--- Start of RECORDS PROVIDED ---

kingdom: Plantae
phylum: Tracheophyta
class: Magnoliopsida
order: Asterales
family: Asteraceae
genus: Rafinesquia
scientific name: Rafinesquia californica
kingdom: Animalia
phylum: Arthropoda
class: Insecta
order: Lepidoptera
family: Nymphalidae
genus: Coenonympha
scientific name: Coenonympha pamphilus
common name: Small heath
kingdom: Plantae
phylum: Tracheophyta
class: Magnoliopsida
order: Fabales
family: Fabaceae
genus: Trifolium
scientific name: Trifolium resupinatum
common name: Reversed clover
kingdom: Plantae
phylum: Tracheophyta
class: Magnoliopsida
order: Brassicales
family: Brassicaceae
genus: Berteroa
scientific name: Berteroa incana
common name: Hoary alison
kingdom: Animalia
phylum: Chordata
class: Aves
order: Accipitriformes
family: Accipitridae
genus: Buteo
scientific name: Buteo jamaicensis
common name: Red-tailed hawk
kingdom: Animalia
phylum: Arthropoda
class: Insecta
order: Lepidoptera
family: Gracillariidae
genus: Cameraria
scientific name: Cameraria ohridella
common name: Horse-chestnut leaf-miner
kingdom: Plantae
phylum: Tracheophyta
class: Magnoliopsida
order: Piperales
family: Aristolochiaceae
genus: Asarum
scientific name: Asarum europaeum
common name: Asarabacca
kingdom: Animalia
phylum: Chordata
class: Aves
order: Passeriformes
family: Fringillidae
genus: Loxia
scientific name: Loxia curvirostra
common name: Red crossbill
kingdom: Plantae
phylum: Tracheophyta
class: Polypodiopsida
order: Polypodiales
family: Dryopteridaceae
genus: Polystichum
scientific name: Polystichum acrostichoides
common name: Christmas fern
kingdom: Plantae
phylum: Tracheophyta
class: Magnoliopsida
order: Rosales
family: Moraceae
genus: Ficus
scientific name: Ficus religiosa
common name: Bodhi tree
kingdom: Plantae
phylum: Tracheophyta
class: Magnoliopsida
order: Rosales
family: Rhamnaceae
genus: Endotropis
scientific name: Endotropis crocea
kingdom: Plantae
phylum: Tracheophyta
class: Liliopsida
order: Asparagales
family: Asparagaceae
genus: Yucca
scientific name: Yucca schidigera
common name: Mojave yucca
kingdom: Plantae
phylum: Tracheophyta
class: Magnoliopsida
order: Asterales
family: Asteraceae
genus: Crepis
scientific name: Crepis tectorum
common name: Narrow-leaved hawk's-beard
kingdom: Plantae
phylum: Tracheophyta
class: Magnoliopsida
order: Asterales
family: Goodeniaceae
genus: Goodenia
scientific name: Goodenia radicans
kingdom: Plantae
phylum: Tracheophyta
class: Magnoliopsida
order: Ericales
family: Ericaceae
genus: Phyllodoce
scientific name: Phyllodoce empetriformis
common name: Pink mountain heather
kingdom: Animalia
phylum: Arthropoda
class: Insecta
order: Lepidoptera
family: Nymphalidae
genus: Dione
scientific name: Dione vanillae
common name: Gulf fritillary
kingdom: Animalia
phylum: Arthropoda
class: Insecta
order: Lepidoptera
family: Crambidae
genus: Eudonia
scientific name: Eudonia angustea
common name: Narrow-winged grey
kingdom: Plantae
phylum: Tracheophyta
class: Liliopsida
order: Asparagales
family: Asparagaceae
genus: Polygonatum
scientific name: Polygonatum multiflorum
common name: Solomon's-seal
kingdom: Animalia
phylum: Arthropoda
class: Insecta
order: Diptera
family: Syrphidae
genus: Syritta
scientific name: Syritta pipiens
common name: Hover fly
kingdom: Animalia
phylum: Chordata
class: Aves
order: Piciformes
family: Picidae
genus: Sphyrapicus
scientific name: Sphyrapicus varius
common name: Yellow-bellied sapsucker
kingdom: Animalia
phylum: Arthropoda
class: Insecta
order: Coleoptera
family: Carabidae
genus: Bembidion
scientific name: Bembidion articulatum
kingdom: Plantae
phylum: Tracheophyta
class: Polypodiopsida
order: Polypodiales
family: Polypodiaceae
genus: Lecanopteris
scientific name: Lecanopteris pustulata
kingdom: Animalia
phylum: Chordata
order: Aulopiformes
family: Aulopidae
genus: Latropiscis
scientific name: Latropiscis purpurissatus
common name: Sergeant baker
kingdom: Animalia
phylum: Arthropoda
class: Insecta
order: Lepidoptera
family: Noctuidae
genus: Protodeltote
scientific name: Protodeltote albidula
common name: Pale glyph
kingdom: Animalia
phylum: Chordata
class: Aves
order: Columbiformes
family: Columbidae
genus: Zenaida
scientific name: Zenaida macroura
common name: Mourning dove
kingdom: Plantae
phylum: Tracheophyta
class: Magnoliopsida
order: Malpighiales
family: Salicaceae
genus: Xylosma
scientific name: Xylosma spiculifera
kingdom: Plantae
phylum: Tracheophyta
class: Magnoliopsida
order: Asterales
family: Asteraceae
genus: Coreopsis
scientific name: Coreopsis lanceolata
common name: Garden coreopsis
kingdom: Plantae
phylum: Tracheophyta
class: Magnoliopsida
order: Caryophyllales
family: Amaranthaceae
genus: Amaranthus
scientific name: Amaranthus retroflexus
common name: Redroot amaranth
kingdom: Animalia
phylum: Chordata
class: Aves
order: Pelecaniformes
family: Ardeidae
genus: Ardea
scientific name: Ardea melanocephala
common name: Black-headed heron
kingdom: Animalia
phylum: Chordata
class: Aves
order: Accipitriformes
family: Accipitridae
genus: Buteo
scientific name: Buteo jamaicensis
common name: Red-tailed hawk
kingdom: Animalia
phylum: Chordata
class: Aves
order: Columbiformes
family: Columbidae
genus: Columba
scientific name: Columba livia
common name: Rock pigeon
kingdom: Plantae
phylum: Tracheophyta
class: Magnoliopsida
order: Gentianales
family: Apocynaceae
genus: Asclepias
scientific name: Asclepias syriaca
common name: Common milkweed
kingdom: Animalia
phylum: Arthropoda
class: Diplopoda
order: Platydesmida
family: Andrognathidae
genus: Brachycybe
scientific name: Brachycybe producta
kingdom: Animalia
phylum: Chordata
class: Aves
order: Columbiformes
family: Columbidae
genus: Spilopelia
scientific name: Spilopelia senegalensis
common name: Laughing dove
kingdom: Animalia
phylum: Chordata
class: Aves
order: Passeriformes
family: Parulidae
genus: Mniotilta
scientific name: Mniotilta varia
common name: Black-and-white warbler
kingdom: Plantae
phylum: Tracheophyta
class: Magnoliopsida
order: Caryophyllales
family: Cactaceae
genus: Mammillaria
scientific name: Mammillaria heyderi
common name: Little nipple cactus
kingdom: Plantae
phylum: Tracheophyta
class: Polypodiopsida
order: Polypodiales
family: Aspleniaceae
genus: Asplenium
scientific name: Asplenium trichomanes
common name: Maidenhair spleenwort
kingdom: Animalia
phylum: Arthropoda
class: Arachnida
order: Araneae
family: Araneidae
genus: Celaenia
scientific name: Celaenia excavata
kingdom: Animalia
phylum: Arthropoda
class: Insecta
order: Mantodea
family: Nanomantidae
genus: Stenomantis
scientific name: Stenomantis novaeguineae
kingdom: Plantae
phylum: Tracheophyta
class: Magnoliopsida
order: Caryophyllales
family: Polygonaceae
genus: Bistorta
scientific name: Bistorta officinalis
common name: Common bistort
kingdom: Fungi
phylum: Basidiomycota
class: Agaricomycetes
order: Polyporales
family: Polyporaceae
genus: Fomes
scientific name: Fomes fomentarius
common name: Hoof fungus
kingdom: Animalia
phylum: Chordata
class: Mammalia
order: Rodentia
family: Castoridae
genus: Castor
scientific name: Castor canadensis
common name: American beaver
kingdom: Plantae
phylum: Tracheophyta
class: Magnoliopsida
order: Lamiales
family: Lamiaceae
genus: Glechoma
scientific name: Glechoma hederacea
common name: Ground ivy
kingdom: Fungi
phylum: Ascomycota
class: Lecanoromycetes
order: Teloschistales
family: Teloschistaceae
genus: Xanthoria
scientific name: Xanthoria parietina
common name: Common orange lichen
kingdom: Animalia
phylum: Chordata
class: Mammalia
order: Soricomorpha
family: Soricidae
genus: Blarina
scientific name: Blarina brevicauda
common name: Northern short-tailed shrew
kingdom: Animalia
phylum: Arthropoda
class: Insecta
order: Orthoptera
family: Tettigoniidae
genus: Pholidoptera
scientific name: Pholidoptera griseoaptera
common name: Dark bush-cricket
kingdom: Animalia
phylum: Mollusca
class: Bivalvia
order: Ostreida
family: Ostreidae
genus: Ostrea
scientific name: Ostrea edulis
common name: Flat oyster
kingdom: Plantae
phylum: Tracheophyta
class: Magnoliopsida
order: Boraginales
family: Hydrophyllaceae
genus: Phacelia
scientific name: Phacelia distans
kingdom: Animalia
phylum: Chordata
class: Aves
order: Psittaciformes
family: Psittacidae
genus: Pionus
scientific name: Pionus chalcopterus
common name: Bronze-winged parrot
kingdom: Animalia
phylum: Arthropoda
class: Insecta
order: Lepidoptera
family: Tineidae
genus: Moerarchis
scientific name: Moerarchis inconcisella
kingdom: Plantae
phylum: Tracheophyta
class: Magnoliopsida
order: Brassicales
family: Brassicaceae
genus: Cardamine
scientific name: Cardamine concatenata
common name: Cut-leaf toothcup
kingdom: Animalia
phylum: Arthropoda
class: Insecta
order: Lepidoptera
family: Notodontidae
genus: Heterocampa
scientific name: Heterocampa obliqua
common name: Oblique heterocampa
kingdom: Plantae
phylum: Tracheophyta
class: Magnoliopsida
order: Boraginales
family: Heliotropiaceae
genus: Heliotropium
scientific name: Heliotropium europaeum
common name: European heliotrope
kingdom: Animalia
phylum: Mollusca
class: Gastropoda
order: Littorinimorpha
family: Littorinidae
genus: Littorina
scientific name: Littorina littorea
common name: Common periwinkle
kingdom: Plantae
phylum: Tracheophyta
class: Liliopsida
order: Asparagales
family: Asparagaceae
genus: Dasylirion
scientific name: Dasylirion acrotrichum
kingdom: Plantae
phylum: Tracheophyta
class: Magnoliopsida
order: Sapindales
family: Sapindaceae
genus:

--- End of RECORDS PROVIDED ---

Retype everything from the first of the lines above down to the line containing "genus: Coenonympha", with both ends included.

kingdom: Plantae
phylum: Tracheophyta
class: Magnoliopsida
order: Asterales
family: Asteraceae
genus: Rafinesquia
scientific name: Rafinesquia californica
kingdom: Animalia
phylum: Arthropoda
class: Insecta
order: Lepidoptera
family: Nymphalidae
genus: Coenonympha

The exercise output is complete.